By Kevin F. F. Quigley
There is a well-known Chinese expression, “may you live in interesting times.” For Marlboro, and many other small colleges, these are indeed interesting times full of challenges. Marlboro, for not the first time in its history, is confronting a set of enrollment and financial challenges. At its May 2018 meeting, the board of trustees agreed to a multipronged “Reimagining Marlboro” project to address these challenges.
In June, a faculty task force was set up to “reimagine the curriculum” (see page 18). A dedicated group of nine faculty members worked assiduously over the summer to meet a September deadline. Working closely with a group of consultants, these faculty members examined marketing and assessment data and considered what was the essence of a Marlboro education and whether we had a distinctive niche that would attract future students. Together, the faculty developed the “Marlboro Promise.” Under this promise, every student at Marlboro, while pursuing their academic passion, will learn three things: (1) write clearly, (2) live in a community, and (3) lead a big idea from conception to execution.
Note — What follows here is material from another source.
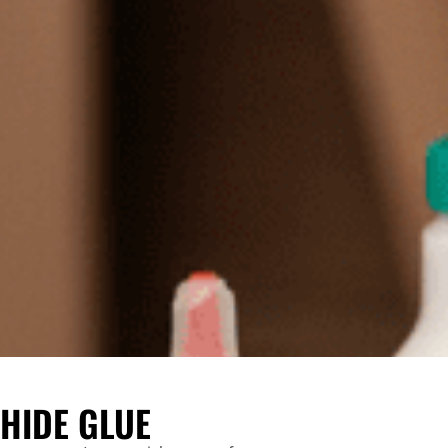
 HIDE GLUE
These three elements of the promise are reflected in what we already do: writing portfolio, community governance, and Plan.
The promise provides a clearer way to communicate to prospective students and their families what every student learns at Marlboro, as well as offering a “contract” related to that learning. The promise also helps our students clearly describe what it is they learned at Marlboro and how that applies to securing meaningful work. The Marlboro Promise was approved at a special meeting of the board on September 22.
Alongside this faculty work, we also set out to reimagine our admissions work and strengthen support for student success. In August, we welcomed Fumio Sugihara as dean of admissions and financial aid. Previously director of admissions at Bennington, Fumio brings a breadth of experience at liberal arts colleges and a data-driven, innovative approach to the challenging work of admissions. He has already begun to incorporate the Marlboro Promise in communications to prospective students. Working with consultants, Marlboro is also developing a new website built around the promise, due to be launched later this spring.
It has been said that challenges are what makes life interesting; overcoming them is what makes life meaningful. Marlboro is always an interesting place and throughout its history has frequently encountered and overcome challenges. I am confident that working together we will address these challenges in ways that add great meaning to the uniqueness of Marlboro.